"Eh?"

"Shall I bring you something to drink, sir?"

Few men ever become so distrait that this particular question fails to penetrate. Soapy nodded feverishly. Something to drink was precisely what at this moment he felt he needed most. Moreover, the process of fetching it would relieve him for a time, at least, of the society of a butler who seemed to combine in equal proportions the outstanding characteristics of a porous plaster and a gadfly.

"Yes," he replied.

"Very good, sir."


III

Soapy's mind was in a whirl. He could almost feel the brains inside his head heaving and tossing like an angry ocean. So that was what that smooth old crook had done with the stuff—stored it away in a Left Luggage office at a railway station!

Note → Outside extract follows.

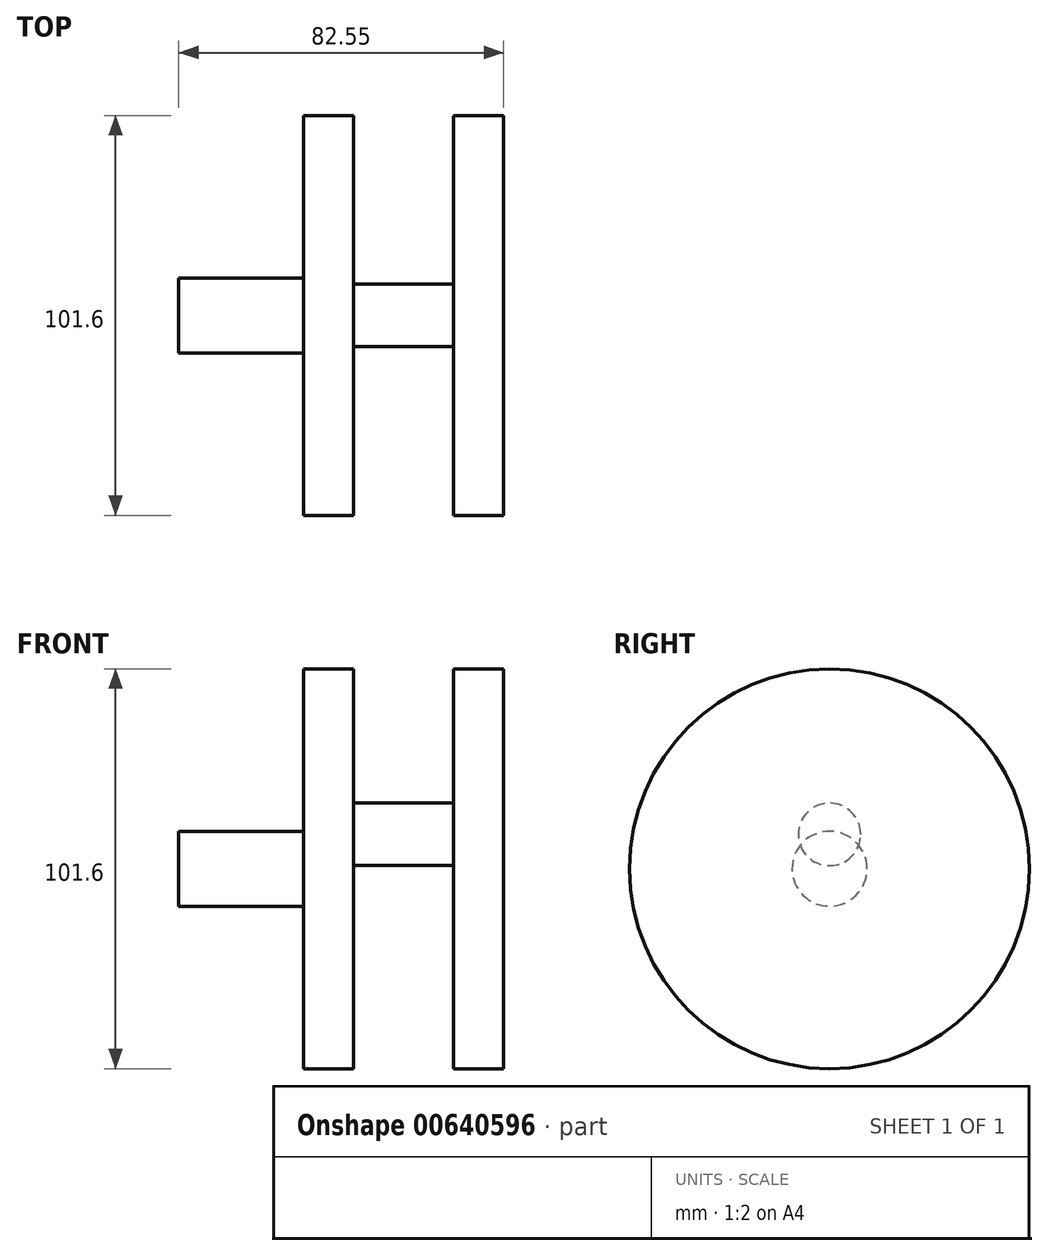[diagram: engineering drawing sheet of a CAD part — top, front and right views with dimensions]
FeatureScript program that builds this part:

If circumstances had been such as to permit of a more impartial and detached attitude of mind, Soapy would have felt for Mr. Carmody's resource and ingenuity nothing but admiration. A Left Luggage office was an ideal place in which to store stolen property, as good as the innermost recesses of some safe deposit company's deepest vault.

But, numerous as were the emotions surging in his bosom, admiration was not one of them. For a while he gave himself up almost entirely to that saddest of mental exercises, the brooding on what might have been. If only he had known that John had the ticket...!

But he was a practical man. It was not his way to waste time torturing himself with thoughts of past failures. The future claimed his attention.